Area seamstress making masks


ROCHELLE – As healthcare facilities and providers across the country face a shortage of protective masks, one local seamstress is doing her part to help keep them supplied.

Zoe Ujcic began sewing at a young age, but it was not until the end of high school when she began to take it seriously. After high school she went to the College of DuPage taking tailoring and alteration classes to become a fashion designer.

Once she completed her classes, she worked as a seamstress focusing on alterations, fixing clothes to get away from fast fashion. Doing this is more sustainable than always buying something new rather than repairing it.

“If your zipper breaks, come to me and I will fix it, rather than buying a brand-new coat,” said Ujcic. “It is just a little bit more efficient.”

Recently, Ujcic has seen the shortage of available protective masks on the news and decided she wanted to do something to help. She did research and learned that she did not have the resources necessary to make N95 respirator masks, but that did not stop her.

After doing more research she learned that by using a three-layer blend of materials, she could make a reusable, surgical-like mask. The masks are made of two layers of cotton, one layer of woven material, such as Kevlar and a wire to help keep it snug against the face.

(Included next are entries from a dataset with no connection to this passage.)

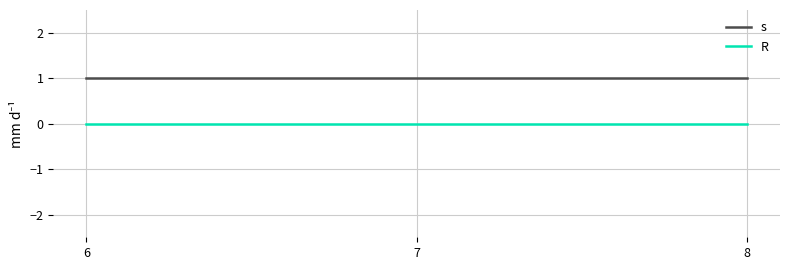

List the series in order of their overall mean, highest first.

s, R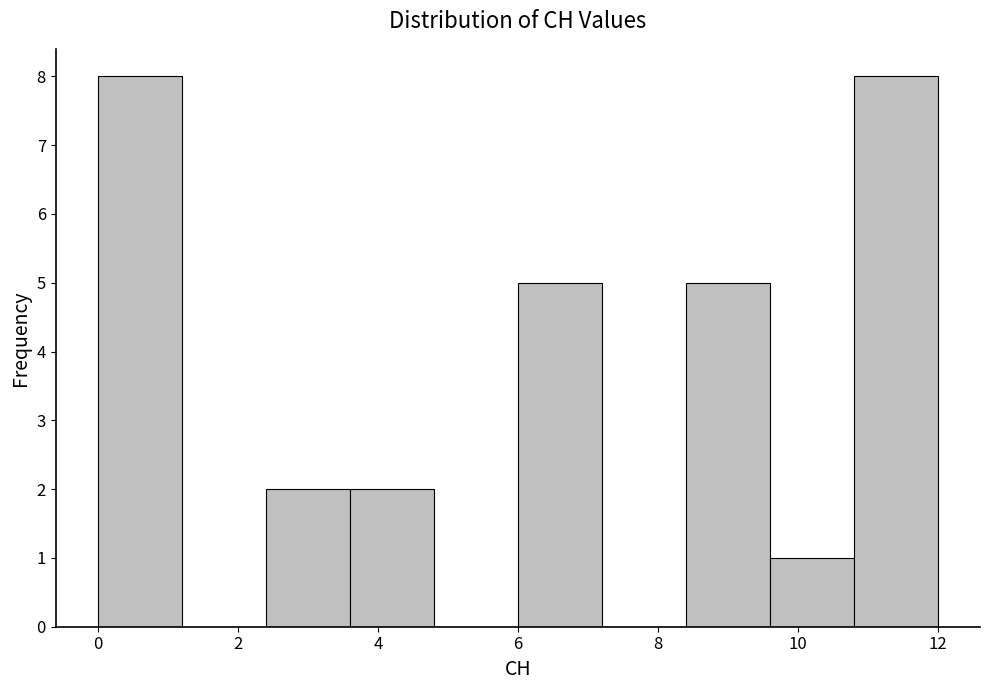

How tall is the bar that spans 9.6 to 10.8 on the x-axis? The values are not printed on the chart, so give them approximately, as read against the axis.

1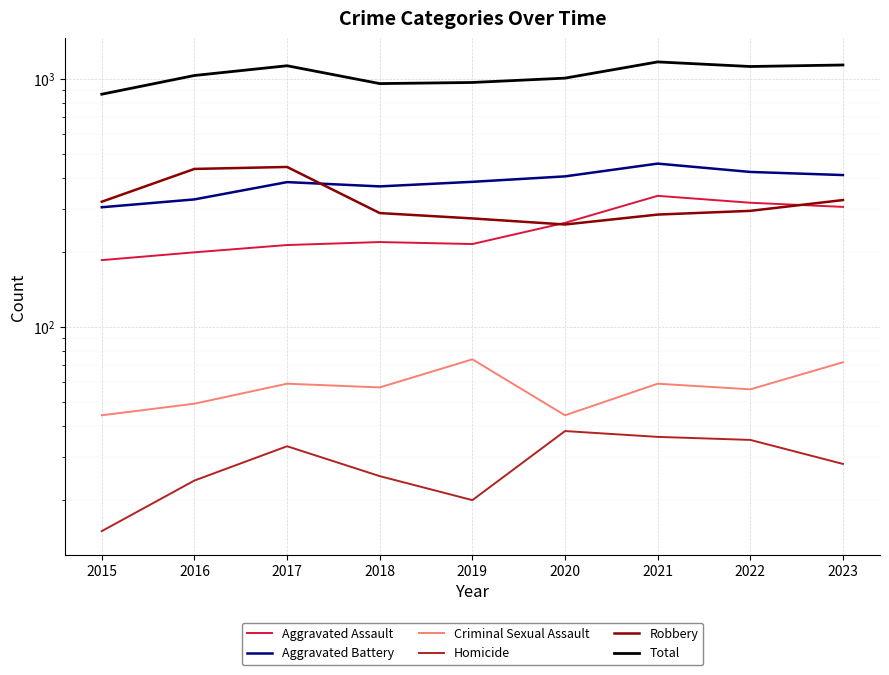

What is the difference between the highest and lowest values at 2019?

949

All masks are machine washed, dried and immediately put in Ziploc bags. While the masks are not manufactured in a medical facility, they protect against multiple substances.

“I have so much extra fabric and will be home for the next two weeks just like everyone else, so why not do what I can to help,” said Ujcic. “They are pretty heavy duty and protect against aerosols and liquid from getting in. It is much better than nothing.”

Currently she is making them for those in need, such as medical facilities, nursing homes, and a few nurses that have reached out. She plans to continue making masks until either supplies run out or the demand is met.